UW News

January 12, 2011

Opinion: Reflecting on leadership in times of crisis for Martin Luther King Jr. Day

Undergraduate Academic Affairs

Ed Taylor

Ed Taylor

This year is another in which we mark Martin Luther King Jr. Day embroiled, by many accounts, in a moment of crisis—a point of urgency in which the decisions made now will influence our society and culture in the years to come. The crisis varies depending upon whom you ask, but whether it is economic, environmental, or educational, it calls on leadership and citizenship.

The Martin Luther King, Jr. holiday and notion of crisis resonates more profoundly this year because it comes on the heels of a very public act of violence against a public servant and others gathered in civic engagement. Of course, I am referring to the violence against Representative Gabrielle Giffords and others in Arizona. The incident has caused many to reflect on the nature of this countrys political discourse, the Constitution, current events, the media, and more.

The questions being raised are new and enduring. In 1861—the year the University of Washington was founded—President Lincoln made his first inaugural address at a pivotal time in the countrys history. In his speech, Lincoln urged his countrymen to be “touched…by the better angels of our nature.” A timeless sentiment.

King, too, operated in the context of a crisis in America that was an extension of Lincolns crisis. King was called to lead in lieu of and because of the dire need to address civil and human rights violations. He challenged others to engage, to march in the same direction for justice. The civil rights movement was a strategic, broad coalition rooted in purpose and conscience that had far-reaching implications for our nation. It was—in the language of academia—interdisciplinary, as Kings work involved the nations economic, educational, religious and governmental institutions. Its interconnectedness was not limited by time, establishment or geography.

In his 1963 “Letter from Birmingham Jail,” King addressed this interconnectedness of our world. He wrote, “I am cognizant of the interrelatedness of all communities and states. I cannot sit idly by in Atlanta and not be concerned about what happens in Birmingham. Injustice anywhere is a threat to justice everywhere.”

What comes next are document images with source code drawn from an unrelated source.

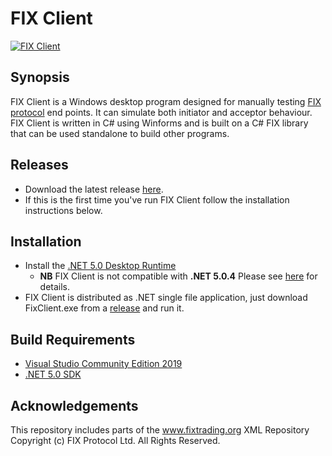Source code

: # FIX Client

[![FIX Client](https://github.com/GaryHughes/FixClient/actions/workflows/dotnet.yml/badge.svg)](https://github.com/GaryHughes/FixClient/actions/workflows/dotnet.yml)

## Synopsis

FIX Client is a Windows desktop program designed for manually testing [FIX protocol](https://www.fixtrading.org/online-specification/) end points. It can simulate both initiator and acceptor behaviour. FIX Client is written in C# using Winforms and is built on a C# FIX library that can be used standalone to build other programs.

## Releases

* Download the latest release [here](https://github.com/GaryHughes/FixClient/releases/latest).
* If this is the first time you've run FIX Client follow the installation instructions below.

## Installation

* Install the [.NET 5.0 Desktop Runtime](https://dotnet.microsoft.com/download/dotnet/thank-you/runtime-desktop-5.0.5-windows-x64-installer)
    * **NB** FIX Client is not compatible with **.NET 5.0.4** Please see [here](https://github.com/GaryHughes/FixClient/issues/2) for details.  
* FIX Client is distributed as .NET single file application, just download FixClient.exe from a [release](https://github.com/GaryHughes/FixClient/releases/latest) and run it.

## Build Requirements

* [Visual Studio Community Edition 2019](https://visualstudio.microsoft.com/vs/community/)
* [.NET 5.0 SDK](https://dotnet.microsoft.com/download/dotnet/thank-you/sdk-5.0.202-windows-x64-installer)

## Acknowledgements

This repository includes parts of the www.fixtrading.org XML Repository Copyright (c) FIX Protocol Ltd. All Rights Reserved.
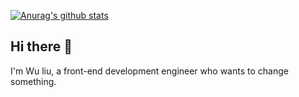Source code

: [![Anurag's github stats](https://github-readme-stats.vercel.app/api?username=WJCHumble)](https://github.com/WJCHumble)

## Hi there 👋

I'm Wu liu, a front-end development engineer who wants to change something.
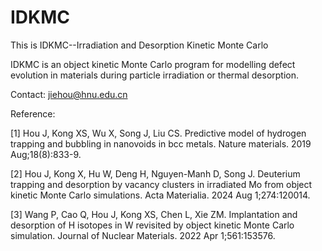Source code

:# IDKMC
This is IDKMC--Irradiation and Desorption Kinetic Monte Carlo

IDKMC is an object kinetic Monte Carlo program for modelling defect evolution in materials during particle irradiation or thermal desorption.

Contact: jiehou@hnu.edu.cn

Reference:

[1] Hou J, Kong XS, Wu X, Song J, Liu CS. Predictive model of hydrogen trapping and bubbling in nanovoids in bcc metals. Nature materials. 2019 Aug;18(8):833-9.

[2] Hou J, Kong X, Hu W, Deng H, Nguyen-Manh D, Song J. Deuterium trapping and desorption by vacancy clusters in irradiated Mo from object kinetic Monte Carlo simulations. Acta Materialia. 2024 Aug 1;274:120014.

[3] Wang P, Cao Q, Hou J, Kong XS, Chen L, Xie ZM. Implantation and desorption of H isotopes in W revisited by object kinetic Monte Carlo simulation. Journal of Nuclear Materials. 2022 Apr 1;561:153576.
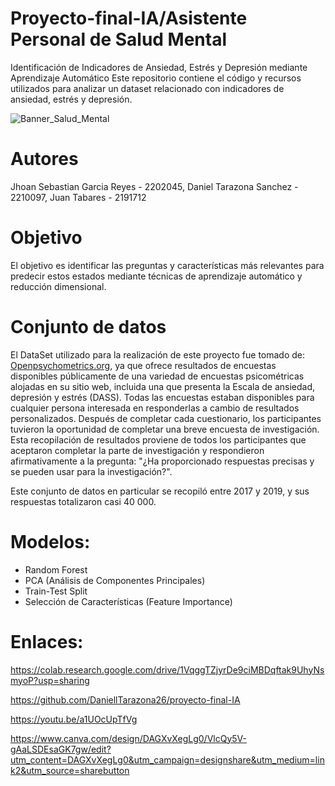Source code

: # Proyecto-final-IA/Asistente Personal de Salud Mental
Identificación de Indicadores de Ansiedad, Estrés y Depresión mediante Aprendizaje Automático
Este repositorio contiene el código y recursos utilizados para analizar un dataset relacionado con indicadores de ansiedad, estrés y depresión. 


![Banner_Salud_Mental](https://github.com/user-attachments/assets/daeda1e0-26a3-419c-810c-6b21b0b8225e)



# Autores
Jhoan Sebastian Garcia Reyes - 2202045,
Daniel Tarazona Sanchez - 2210097,
Juan Tabares - 2191712

# Objetivo
El objetivo es identificar las preguntas y características más relevantes para predecir estos estados mediante técnicas de aprendizaje automático y reducción dimensional.

# Conjunto de datos
El DataSet utilizado para la realización de este proyecto fue tomado de: [Openpsychometrics.org](https://openpsychometrics.org/_rawdata/), ya que ofrece resultados de encuestas disponibles públicamente de una variedad de encuestas psicométricas alojadas en su sitio web, incluida una que presenta la Escala de ansiedad, depresión y estrés (DASS). Todas las encuestas estaban disponibles para cualquier persona interesada en responderlas a cambio de resultados personalizados. Después de completar cada cuestionario, los participantes tuvieron la oportunidad de completar una breve encuesta de investigación. Esta recopilación de resultados proviene de todos los participantes que aceptaron completar la parte de investigación y respondieron afirmativamente a la pregunta: "¿Ha proporcionado respuestas precisas y se pueden usar para la investigación?".

Este conjunto de datos en particular se recopiló entre 2017 y 2019, y sus respuestas totalizaron casi 40 000.

# Modelos: 
- Random Forest
- PCA (Análisis de Componentes Principales)
- Train-Test Split
- Selección de Características (Feature Importance)

# Enlaces:

https://colab.research.google.com/drive/1VqggTZjyrDe9ciMBDqftak9UhyNsmyoP?usp=sharing

https://github.com/DaniellTarazona26/proyecto-final-IA

https://youtu.be/a1UOcUpTfVg

https://www.canva.com/design/DAGXvXegLg0/VlcQy5V-gAaLSDEsaGK7gw/edit?utm_content=DAGXvXegLg0&utm_campaign=designshare&utm_medium=link2&utm_source=sharebutton
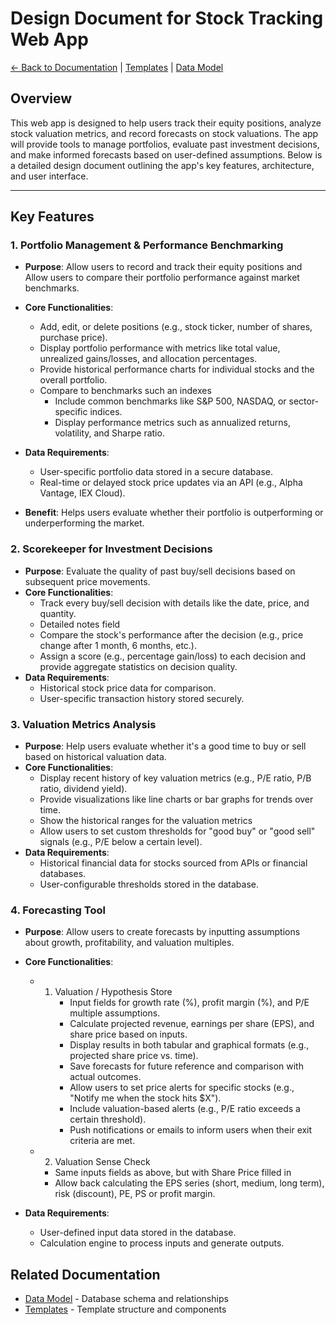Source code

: # Design Document for Stock Tracking Web App

[← Back to Documentation](README.md) | [Templates](templates.md) | [Data Model](Data%20Model.md)

## Overview
This web app is designed to help users track their equity positions, analyze stock valuation metrics, and record forecasts on stock valuations. The app will provide tools to manage portfolios, evaluate past investment decisions, and make informed forecasts based on user-defined assumptions. Below is a detailed design document outlining the app's key features, architecture, and user interface.

---

## Key Features

### 1. **Portfolio Management & Performance Benchmarking**
- **Purpose**: Allow users to record and track their equity positions and Allow users to compare their portfolio performance against market benchmarks.
- **Core Functionalities**:
  - Add, edit, or delete positions (e.g., stock ticker, number of shares, purchase price).
  - Display portfolio performance with metrics like total value, unrealized gains/losses, and allocation percentages.
  - Provide historical performance charts for individual stocks and the overall portfolio.
  - Compare to benchmarks such an indexes
	  - Include common benchmarks like S&P 500, NASDAQ, or sector-specific indices.
	  - Display performance metrics such as annualized returns, volatility, and Sharpe ratio.
- **Data Requirements**:
  - User-specific portfolio data stored in a secure database.
  - Real-time or delayed stock price updates via an API (e.g., Alpha Vantage, IEX Cloud).
    
- **Benefit**: Helps users evaluate whether their portfolio is outperforming or underperforming the market.

### 2. **Scorekeeper for Investment Decisions**
- **Purpose**: Evaluate the quality of past buy/sell decisions based on subsequent price movements.
- **Core Functionalities**:
  - Track every buy/sell decision with details like the date, price, and quantity.
  - Detailed notes field
  - Compare the stock's performance after the decision (e.g., price change after 1 month, 6 months, etc.).
  - Assign a score (e.g., percentage gain/loss) to each decision and provide aggregate statistics on decision quality.
- **Data Requirements**:
  - Historical stock price data for comparison.
  - User-specific transaction history stored securely.

### 3. **Valuation Metrics Analysis**
- **Purpose**: Help users evaluate whether it's a good time to buy or sell based on historical valuation data.
- **Core Functionalities**:
  - Display recent history of key valuation metrics (e.g., P/E ratio, P/B ratio, dividend yield).
  - Provide visualizations like line charts or bar graphs for trends over time.
  - Show the historical ranges for the valuation metrics
  - Allow users to set custom thresholds for "good buy" or "good sell" signals (e.g., P/E below a certain level).
- **Data Requirements**:
  - Historical financial data for stocks sourced from APIs or financial databases.
  - User-configurable thresholds stored in the database.

### 4. **Forecasting Tool**
- **Purpose**: Allow users to create forecasts by inputting assumptions about growth, profitability, and valuation multiples.
- **Core Functionalities**:
	- 1. Valuation / Hypothesis Store
		  - Input fields for growth rate (%), profit margin (%), and P/E multiple assumptions.
		  - Calculate projected revenue, earnings per share (EPS), and share price based on inputs.
		  - Display results in both tabular and graphical formats (e.g., projected share price vs. time).
		  - Save forecasts for future reference and comparison with actual outcomes.
		  - Allow users to set price alerts for specific stocks (e.g., "Notify me when the stock hits $X").
		  - Include valuation-based alerts (e.g., P/E ratio exceeds a certain threshold).
		  - Push notifications or emails to inform users when their exit criteria are met.
	- 2. Valuation Sense Check
		- Same inputs fields as above, but with Share Price filled in
		- Allow back calculating the EPS series (short, medium, long term), risk (discount), PE, PS or profit margin.

- **Data Requirements**:
  - User-defined input data stored in the database.
  - Calculation engine to process inputs and generate outputs.

## Related Documentation
- [Data Model](Data%20Model.md) - Database schema and relationships
- [Templates](templates.md) - Template structure and components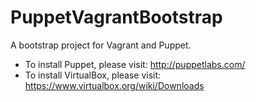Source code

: PuppetVagrantBootstrap
======================

A bootstrap project for Vagrant and Puppet.

* To install Puppet, please visit: http://puppetlabs.com/
* To install VirtualBox, please visit: https://www.virtualbox.org/wiki/Downloads
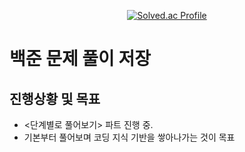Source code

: <div align="center">

[![Solved.ac Profile](http://mazassumnida.wtf/api/v2/generate_badge?boj=kuroneko0321)](https://solved.ac/kuroneko0321/)

</div>

# 백준 문제 풀이 저장
## 진행상황 및 목표

* <단계별로 풀어보기> 파트 진행 중.
* 기본부터 풀어보며 코딩 지식 기반을 쌓아나가는 것이 목표 
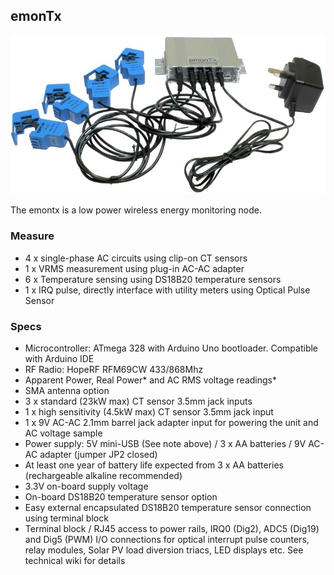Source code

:## emonTx
<img class="productimg" src="images/emontx.jpg" >

The emontx is a low power wireless energy monitoring node.

### Measure

- 4 x single-phase AC circuits using clip-on CT sensors
- 1 x VRMS measurement using plug-in AC-AC adapter
- 6 x Temperature sensing using DS18B20 temperature sensors
- 1 x IRQ pulse, directly interface with utility meters using Optical Pulse Sensor

### Specs

- Microcontroller: ATmega 328 with Arduino Uno bootloader. Compatible with Arduino IDE
- RF Radio: HopeRF RFM69CW 433/868Mhz
- Apparent Power, Real Power* and AC RMS voltage readings*
- SMA antenna option
- 3 x standard (23kW max) CT sensor 3.5mm jack inputs
- 1 x high sensitivity (4.5kW max) CT sensor 3.5mm jack input
- 1 x 9V AC-AC 2.1mm barrel jack adapter input for powering the unit and AC voltage sample
- Power supply: 5V mini-USB (See note above) / 3 x AA batteries / 9V AC-AC adapter (jumper JP2 closed)
- At least one year of battery life expected from 3 x AA batteries (rechargeable alkaline recommended)
- 3.3V on-board supply voltage
- On-board DS18B20 temperature sensor option
- Easy external encapsulated DS18B20 temperature sensor connection using terminal block
- Terminal block / RJ45 access to power rails, IRQ0 (Dig2), ADC5 (Dig19) and Dig5 (PWM) I/O connections for optical interrupt pulse counters, relay modules, Solar PV load diversion triacs, LED displays etc. See technical wiki for details


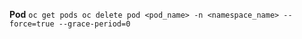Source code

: **Pod**
``
oc get pods
oc delete pod <pod_name> -n <namespace_name> --force=true --grace-period=0
``
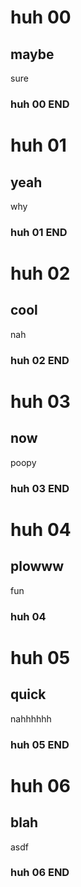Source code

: # huh 00

## maybe

sure

### huh 00 END
# huh 01

## yeah

why

### huh 01 END
# huh 02

## cool

nah

### huh 02 END
# huh 03

## now

poopy

### huh 03 END
# huh 04

## plowww

fun

### huh 04
# huh 05

## quick

nahhhhhh

### huh 05 END
# huh 06

## blah

asdf

### huh 06 END
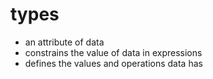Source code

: # types

- an attribute of data
- constrains the value of data in expressions
- defines the values and operations data has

Two years later in a commencement address at Oberlin College, he told the young graduates, “We are all caught in an inescapable network of mutuality, tied in a single garment of destiny. Whatever affects one directly, affects all indirectly. For some strange reason I can never be what I ought to be until you are what you ought to be. And you can never be what you ought to be until I am what I ought to be.”

The educational implications of this mutuality are great. Today, all of our states higher educational institutions face a moment of opportunity. We are at a pivotal point in the midst of a deep economic dilemma and should reflect on the decisions we make today and consider how they will stand the test of time. In these times it is even more imperative that we wrestle with enduring questions in new ways: What does it mean to educate students? Who gets access to education? How are students treated when they arrive to their campus? What constitutes learning—true learning? What kinds of communities do we want? Individual and community fulfillment are bound to freedom, growth, and justice—concepts brought to life through education. And here is King again, “I can never be what I ought to be until you are what you ought to be…”

In his 1998 essay “Only Connect,” University of Wisconsin-Madison professor William Cronon disconnects the word “liberal” from its political connotations and traces its use in liberal arts beyond “the Latin word liber, meaning ‘free” and connects it to Old English, Greek, and Sanskrit words meaning freedom and growth. “Values,” writes Cronon, “that lie at the very core of what we mean when we speak of a liberal education.”

Cronon writes, “Liberally educated people understand that they belong to a community whose prosperity and well-being are crucial to their own, and they help that community flourish by making the success of others possible. If we speak of education for freedom, then one of the crucial insights of a liberal education must be that the freedom of the individual is possible only in a free community, and vice versa.”

Across the University of Washington, we strive to educate our students so they develop a sense of purpose, understand the interconnectedness of the world and their responsibility in it, cultivate an insatiable curiosity of the broad facets of life. Through academics within and beyond the classroom, we hope to nurture qualities that Cronon ascribes to a liberal education: “listening, reading, talking, writing, puzzle solving, truth seeking, seeing through other peoples eyes, leading, working in a community.” The purpose of nurturing these qualities is to connect to the greater world around us.

“In the end,” writes Cronon, “it turns out that liberty is not about thinking or saying or doing whatever we want. It is about exercising our freedom in such a way as to make a difference in the world and make a difference for more than just ourselves.”

In moments of exigency, many want to retreat, wait it out, avoid entanglements. However, it is by embracing the opportunity for progress, purpose, and connection that we will best emerge from crisis. We will be able to look back at 2011 as we look back at 1861 and 1968 as a historic moment. Our actions today will matter for generations to come.

As we reflect on King, upon the events and crises of the present day, and upon the emerging and enduring questions we as a society should strive to untangle and solve, I hope we connect those reflections to the difference we want to make, the march we want to lead or join, the broader impact of our actions. “We may have all come on different ships,” said King, “but were in the same boat now.”